I also went climbing, and tried a long time project of mine, that unfortunately has few holds, that are a bit crumbly, and therefore tend to disappear. A new sequence was found on my last visit (after three years of not trying it) and I am very psyched to nuke it to orbit this next Autumn. 
This project also earned me the almost-best climbing shot I have. 
Dammit that left hand. 

Friday, 18 July 2014


I wanted to blog about how much my days changed since last Summer: the long hours at work, the double schedule of teaching and practicing as a lawyer, with some translations thrown in for good measure. 
But I won't. 
Some things change, some others don't. I'll tell you about the second ones. 
I still want to train and to get strong, even if I don't climb on rock basically anymore.  
Temps are still awful. Luckily humidity is high... As my sense of humour. 

I still want to tweak my routines, namely the foot-on campusing, so I added 2 kg and switched to old, flat shoes instead of downturned ones. Train heavy, climb light. Still working the full crimp.

I am still a cool motherfucker. Or at least I try to be.

On the side of the many changes, I introduced some Finishers to my training. 
What is a Finisher? As the name suggests, it's something that terminates your session. What the name does not suggest, is that a Finisher terminates your session by terminating you. After a well done excercise, or series of excercises, you should be lying on the ground, crying for your mamma to make you dinner and put you to bed. You don't look at your bulging muscles eager to go out for a drink and some girls, you just lay there and cry. 
A Finisher has to be very short in duration (less than 10 minutes they say, but just 6 minutes leave me properly finished) and very high in intensity. Being performed at the end of the session, with muscles already fatigued and poor in glycogen, these excercises creat a very high metabolic stress that induces, teamed with proper eating, anabolism and fat loss. Yay! 
For my finisher I chose to perform two excercises, back to back, in two sets of 2 minutes followed by two sets of 1 minute. I do Spider Crawls and a complex of Half Squat, Biceps Curl and Overhead Press. All with a 6 kg weightvest, that I wear under my sauna jacket. Just 6 minutes in total, but I can assure you that they are some very, very long 6 minutes. They seem to last an eternity. 

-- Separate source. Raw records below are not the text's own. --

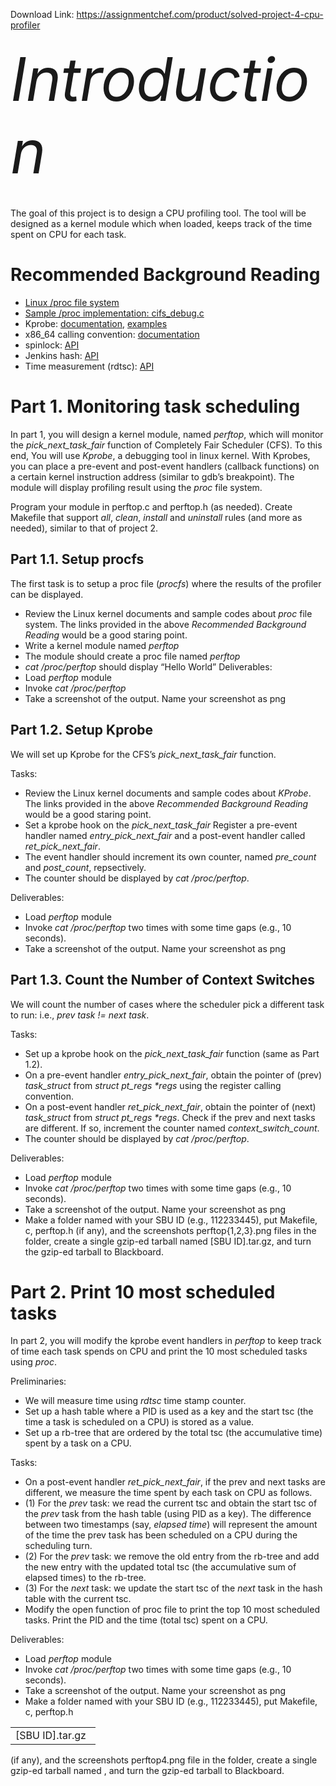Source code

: Download Link: https://assignmentchef.com/product/solved-project-4-cpu-profiler
<br>
<h6><span style="font-size: 2.61792em; letter-spacing: -1px;"><span style="font-size: 2.61792em;">Introduction</span></span></h6>

The goal of this project is to design a CPU profiling tool. The tool will be designed as a kernel module which when loaded, keeps track of the time spent on CPU for each task.

<h1>Recommended Background Reading</h1>

<ul>

 <li><a href="https://pointer-overloading.blogspot.com/2013/09/linux-creating-entry-in-proc-file.html">Linux /proc file system</a></li>

 <li><a href="https://github.com/torvalds/linux/blob/master/fs/cifs/cifs_debug.c">Sample /proc implementation: cifs_debug.c</a></li>

 <li>Kprobe: <a href="https://github.com/torvalds/linux/blob/master/Documentation/kprobes.txt">documentation</a>, <a href="https://github.com/torvalds/linux/tree/master/samples/kprobes">examples</a></li>

 <li>x86_64 calling convention: <a href="https://en.wikipedia.org/wiki/x86_calling_conventions">documentation</a></li>

 <li>spinlock: <a href="https://github.com/torvalds/linux/blob/master/include/linux/spinlock.h">API</a></li>

 <li>Jenkins hash: <a href="https://github.com/torvalds/linux/blob/master/include/linux/jhash.h">API</a></li>

 <li>Time measurement (rdtsc): <a href="https://github.com/torvalds/linux/blob/master/arch/x86/include/asm/msr.h">API</a></li>

</ul>

<h1>Part 1. Monitoring task scheduling</h1>

In part 1, you will design a kernel module, named <em>perftop</em>, which will monitor the <em>pick_next_task_fair </em>function of Completely Fair Scheduler (CFS). To this end, You will use <em>Kprobe</em>, a debugging tool in linux kernel. With Kprobes, you can place a pre-event and post-event handlers (callback functions) on a certain kernel instruction address (similar to gdb’s breakpoint). The module will display profiling result using the <em>proc</em> file system.

Program your module in perftop.c and perftop.h (as needed). Create Makefile that support <em>all</em>, <em>clean</em>, <em>install</em> and <em>uninstall</em> rules (and more as needed), similar to that of project 2.

<h2>Part 1.1. Setup procfs</h2>

The first task is to setup a proc file (<em>procfs</em>) where the results of the profiler can be displayed.

<ul>

 <li>Review the Linux kernel documents and sample codes about <em>proc</em> file system. The links provided in the above <em>Recommended Background Reading</em> would be a good staring point.</li>

 <li>Write a kernel module named <em>perftop</em></li>

 <li>The module should create a proc file named <em>perftop</em></li>

 <li><em>cat /proc/perftop</em> should display “Hello World” Deliverables:</li>

 <li>Load <em>perftop</em> module</li>

 <li>Invoke <em>cat /proc/perftop</em></li>

 <li>Take a screenshot of the output. Name your screenshot as png</li>

</ul>

<h2>Part 1.2. Setup Kprobe</h2>

We will set up Kprobe for the CFS’s <em>pick_next_task_fair</em> function.

Tasks:

<ul>

 <li>Review the Linux kernel documents and sample codes about <em>KProbe</em>. The links provided in the above <em>Recommended Background Reading</em> would be a good staring point.</li>

 <li>Set a kprobe hook on the <em>pick_next_task_fair</em> Register a pre-event handler named <em>entry_pick_next_fair</em> and a post-event handler called <em>ret_pick_next_fair</em>.</li>

 <li>The event handler should increment its own counter, named <em>pre_count</em> and <em>post_count</em>, repsectively.</li>

 <li>The counter should be displayed by <em>cat /proc/perftop</em>.</li>

</ul>

Deliverables:

<ul>

 <li>Load <em>perftop</em> module</li>

 <li>Invoke <em>cat /proc/perftop</em> two times with some time gaps (e.g., 10 seconds).</li>

 <li>Take a screenshot of the output. Name your screenshot as png</li>

</ul>

<h2>Part 1.3. Count the Number of Context Switches</h2>

We will count the number of cases where the scheduler pick a different task to run: i.e., <em>prev task != next task</em>.

Tasks:

<ul>

 <li>Set up a kprobe hook on the <em>pick_next_task_fair</em> function (same as Part 1.2).</li>

 <li>On a pre-event handler <em>entry_pick_next_fair</em>, obtain the pointer of (prev) <em>task_struct</em> from <em>struct pt_regs *regs</em> using the register calling convention.</li>

 <li>On a post-event handler <em>ret_pick_next_fair</em>, obtain the pointer of (next) <em>task_struct</em> from <em>struct pt_regs *regs</em>. Check if the prev and next tasks are different. If so, increment the counter named <em>context_switch_count</em>.</li>

 <li>The counter should be displayed by <em>cat /proc/perftop</em>.</li>

</ul>

Deliverables:

<ul>

 <li>Load <em>perftop</em> module</li>

 <li>Invoke <em>cat /proc/perftop</em> two times with some time gaps (e.g., 10 seconds).</li>

 <li>Take a screenshot of the output. Name your screenshot as png</li>

 <li>Make a folder named with your SBU ID (e.g., 112233445), put Makefile, c, perftop.h (if any), and the screenshots perftop{1,2,3}.png files in the folder, create a single gzip-ed tarball named [SBU ID].tar.gz, and turn the gzip-ed tarball to Blackboard.</li>

</ul>

<h1>Part 2. Print 10 most scheduled tasks</h1>

In part 2, you will modify the kprobe event handlers in <em>perftop</em> to keep track of time each task spends on CPU and print the 10 most scheduled tasks using <em>proc</em>.

Preliminaries:

<ul>

 <li>We will measure time using <em>rdtsc</em> time stamp counter.</li>

 <li>Set up a hash table where a PID is used as a key and the start tsc (the time a task is scheduled on a CPU) is stored as a value.</li>

 <li>Set up a rb-tree that are ordered by the total tsc (the accumulative time) spent by a task on a CPU.</li>

</ul>

Tasks:

<ul>

 <li>On a post-event handler <em>ret_pick_next_fair</em>, if the prev and next tasks are different, we measure the time spent by each task on CPU as follows.</li>

 <li>(1) For the <em>prev</em> task: we read the current tsc and obtain the start tsc of the <em>prev</em> task from the hash table (using PID as a key). The difference between two timestamps (say, <em>elapsed time</em>) will represent the amount of the time the prev task has been scheduled on a CPU during the scheduling turn.</li>

 <li>(2) For the <em>prev</em> task: we remove the old entry from the rb-tree and add the new entry with the updated total tsc (the accumulative sum of elapsed times) to the rb-tree.</li>

 <li>(3) For the <em>next</em> task: we update the start tsc of the <em>next</em> task in the hash table with the current tsc.</li>

 <li>Modify the open function of proc file to print the top 10 most scheduled tasks. Print the PID and the time (total tsc) spent on a CPU.</li>

</ul>

Deliverables:

<ul>

 <li>Load <em>perftop</em> module</li>

 <li>Invoke <em>cat /proc/perftop</em> two times with some time gaps (e.g., 10 seconds).</li>

 <li>Take a screenshot of the output. Name your screenshot as png</li>

 <li>Make a folder named with your SBU ID (e.g., 112233445), put Makefile, c, perftop.h</li>

</ul>

<table width="120">

 <tbody>

  <tr>

   <td width="120">[SBU ID].tar.gz</td>

  </tr>

 </tbody>

</table>

(if any), and the screenshots perftop4.png file in the folder, create a single gzip-ed tarball named , and turn the gzip-ed tarball to Blackboard.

You, my dear reader, may be sitting there wondering why I still keep training so hard, instead of dedicating my time to (enjoying) climbing: I'll tell you why. 
Beyond trivial matter-of-fact reasons (hours to go to the boulders, lack of doable projects, etc.), the main reason is: Delusions of Grandeur. 
No, not the famous boulder problem. The other problem. The mental problem. 
I can't be the best at climbing, so I want to be the strongest. I don't mean overall best and strongest, like in the world (I'd like though); I mean the best I can be. The strongest I can be. 
To be the best I can be at climbing, I would need to climb loads. I should travel to many destinations, try many problems on different rock types, different prehensions, different angles (from 45° onwards). Refine my technique. 
But I can't. I have no time and no money. At least for the moment. 
So I want to be the strongest, because I have time and tools for this. 
I can't be the best I can be without being very very strong. I could simply go climbing and punter around, maybe even have some fun. 
I don't want to. I want to be as strong I can be, ready to seize the opportunity, if it will ever dawn on me, to try and be the best I can be.
Luckily, I don't even care about if and when I'll be able to create this opportunity: as I've said so many times, I love training as a goal in itself, and sometimes, the more useless it is, the more I enjoy it. 

Finally, I got an MR for my left knee, and it showed a tear in the posterior horn of my medial meniscus. I will need surgery to fix it, still don't know which kind of: it's not too bad, so they could simply file the damaged part off, or cut it off, or stitch it, or combinations of the above. Recovery times will depend on which one they'll choose.